Previously, the CDC said heart inflammation occurred mostly in younger men and teen boys after their second dose, with a "higher number of observed than expected" cases in people ages 16 to 24, and instructed health care providers to ask patients with symptoms of heart inflammation if they'd received a COVID-19 vaccine.

CDC Issues Alert About RSV Spread in Southern U.S.

The southern part of the United States is seeing an unusual late spring wave of respiratory syncytial virus (RSV) infections and health care providers should be on alert, the U.S. Centers for Disease Control and Prevention warned Thursday.

The virus is spread via small droplets and contaminated surfaces. It's most common in fall and winter, but cases fell sharply during the COVID-19 pandemic. There is no specific treatment for it, CNN reported.
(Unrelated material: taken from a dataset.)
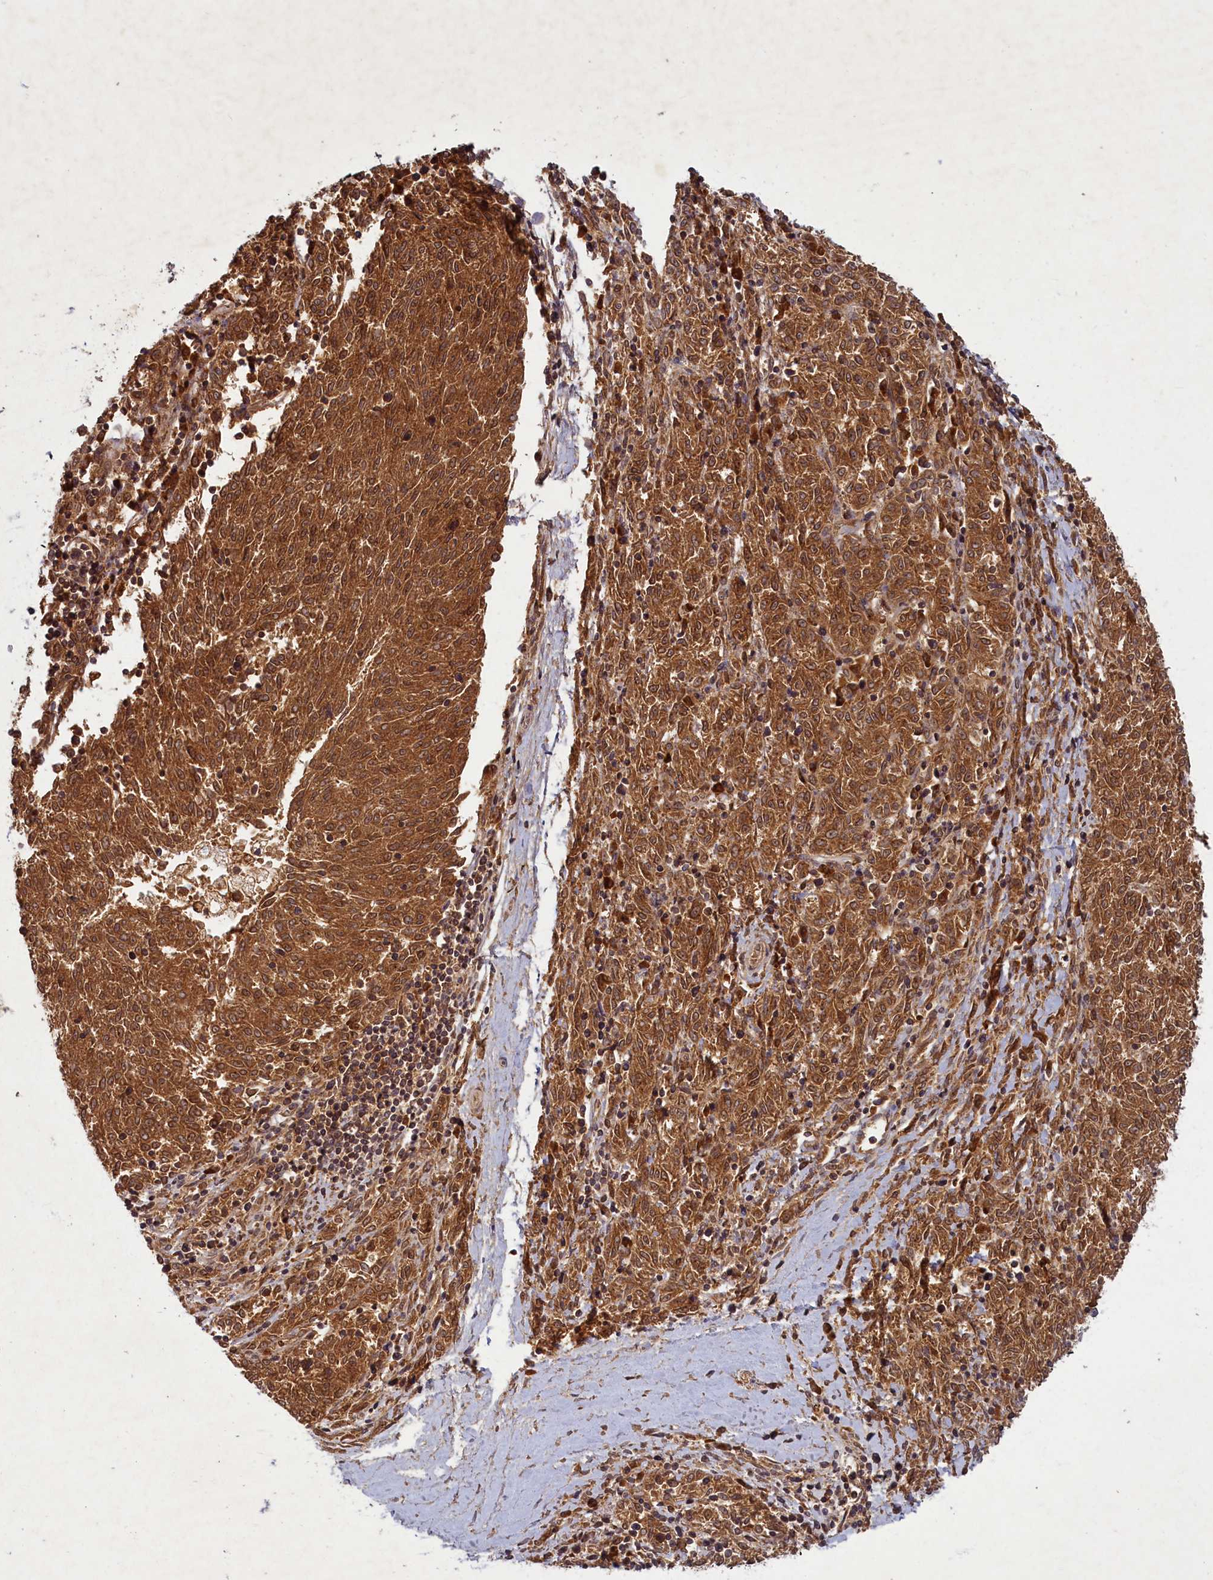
{"staining": {"intensity": "strong", "quantity": ">75%", "location": "cytoplasmic/membranous"}, "tissue": "melanoma", "cell_type": "Tumor cells", "image_type": "cancer", "snomed": [{"axis": "morphology", "description": "Malignant melanoma, NOS"}, {"axis": "topography", "description": "Skin"}], "caption": "Strong cytoplasmic/membranous protein positivity is present in approximately >75% of tumor cells in malignant melanoma. The protein is shown in brown color, while the nuclei are stained blue.", "gene": "BICD1", "patient": {"sex": "female", "age": 72}}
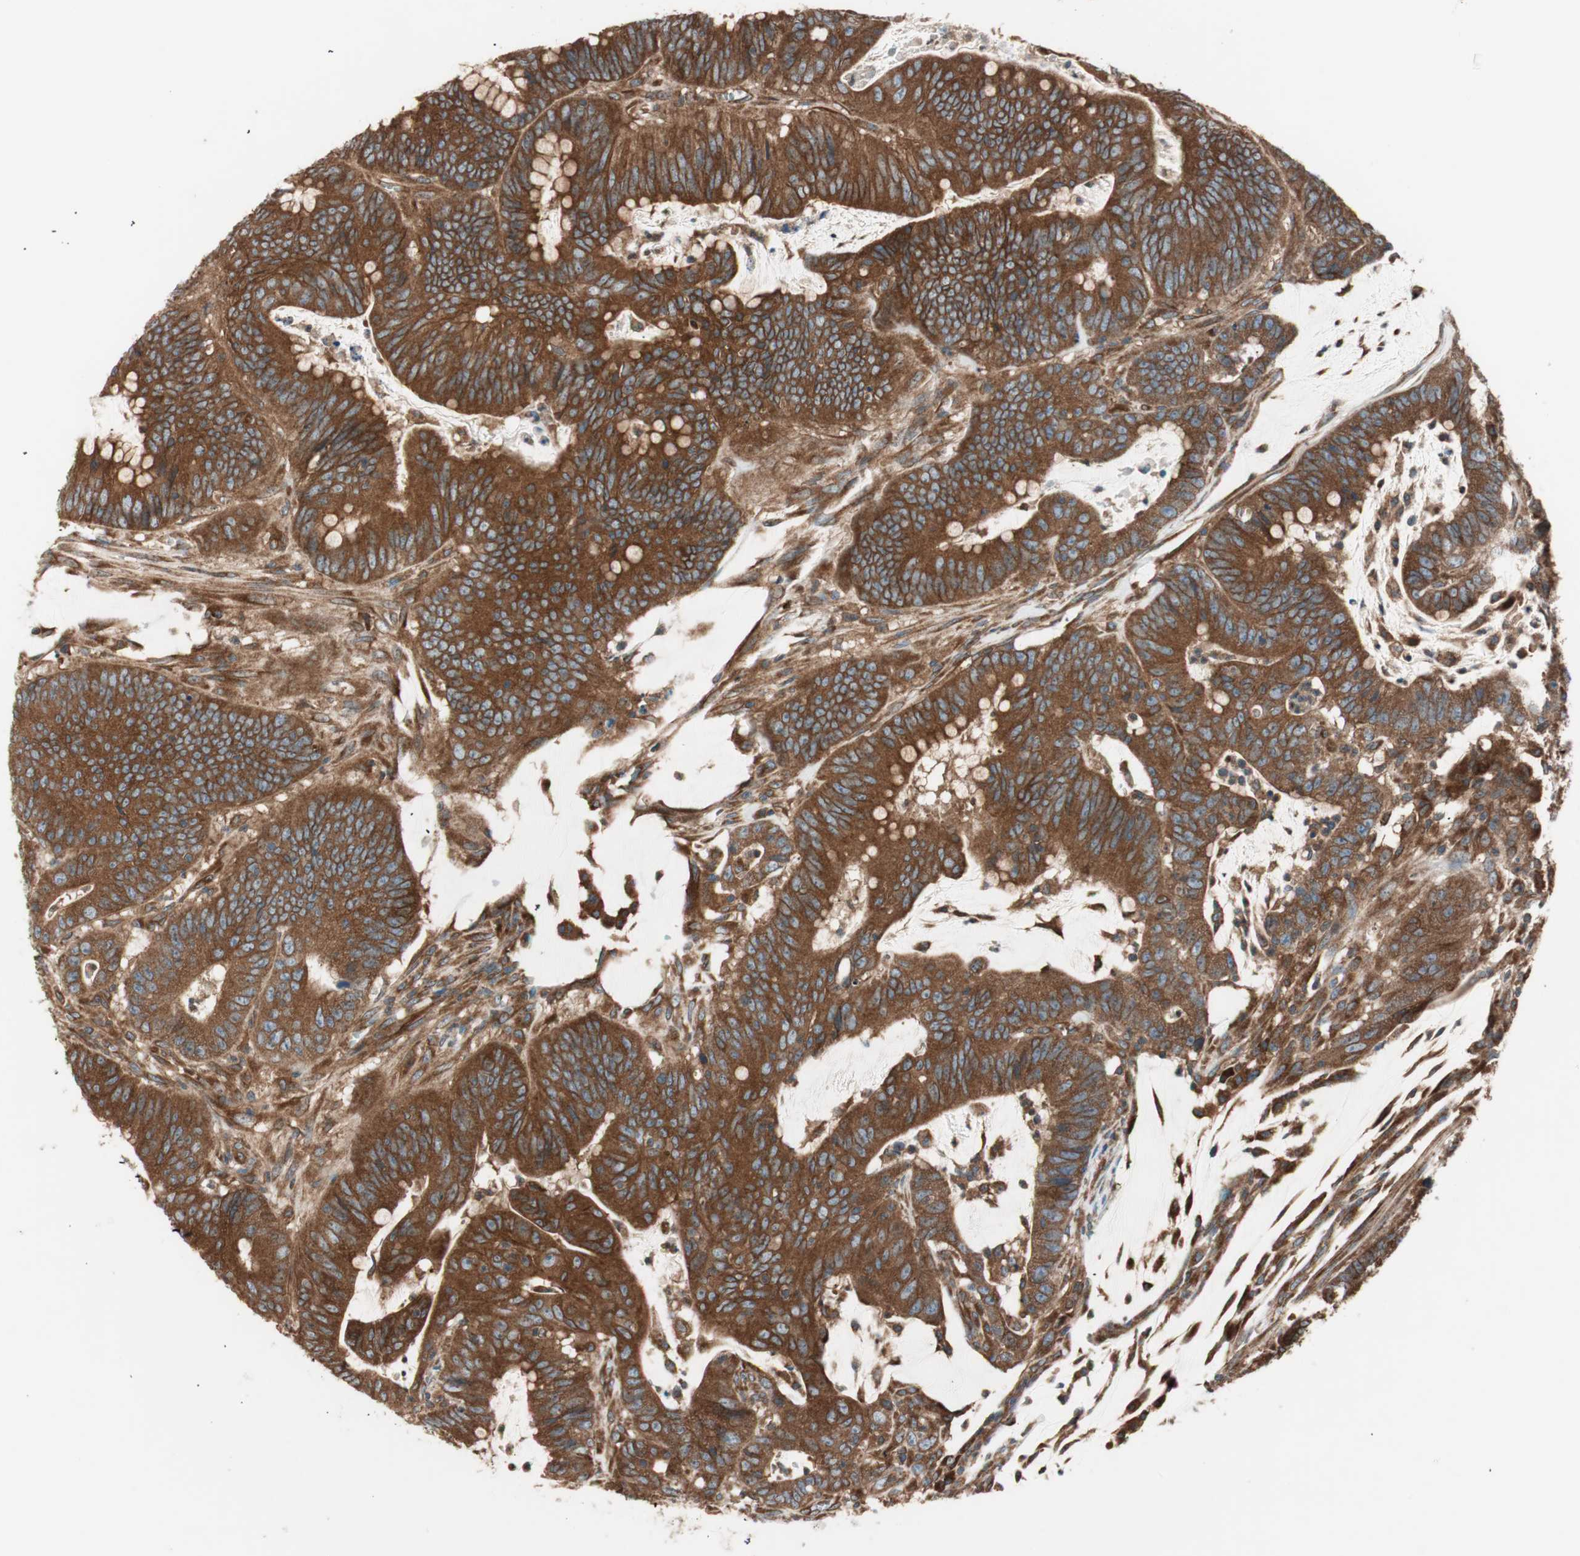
{"staining": {"intensity": "strong", "quantity": ">75%", "location": "cytoplasmic/membranous"}, "tissue": "colorectal cancer", "cell_type": "Tumor cells", "image_type": "cancer", "snomed": [{"axis": "morphology", "description": "Adenocarcinoma, NOS"}, {"axis": "topography", "description": "Colon"}], "caption": "Immunohistochemistry micrograph of colorectal cancer (adenocarcinoma) stained for a protein (brown), which demonstrates high levels of strong cytoplasmic/membranous positivity in approximately >75% of tumor cells.", "gene": "RAB5A", "patient": {"sex": "male", "age": 45}}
The recent spread of the virus has occurred in Alabama, Florida, Georgia, Kentucky, Mississippi, North Carolina, South Carolina, Tennessee, Arkansas, Louisiana, New Mexico, Oklahoma and Texas.

"Due to this increased activity, CDC encourages broader testing for RSV among patients presenting with acute respiratory illness who test negative for SARS-CoV-2, the virus that causes COVID-19," the CDC alert advised.

"RSV is the most common cause of bronchiolitis and pneumonia in children under one year of age in the United States. Infants, young children, and older adults with chronic medical conditions are at risk of severe disease from RSV infection," the agency said. "Each year in the United States, RSV leads to on average approximately 58,000 hospitalizations with 100-500 deaths among children younger than 5 years old and 177,000 hospitalizations with 14,000 deaths among adults aged 65 years or older."

The CDC also warned that due "to reduced circulation of RSV during the winter months of 2020-2021, older infants and toddlers might now be at increased risk of severe RSV-associated illness since they have likely not had typical levels of exposure to RSV during the past 15 months," CNN reported.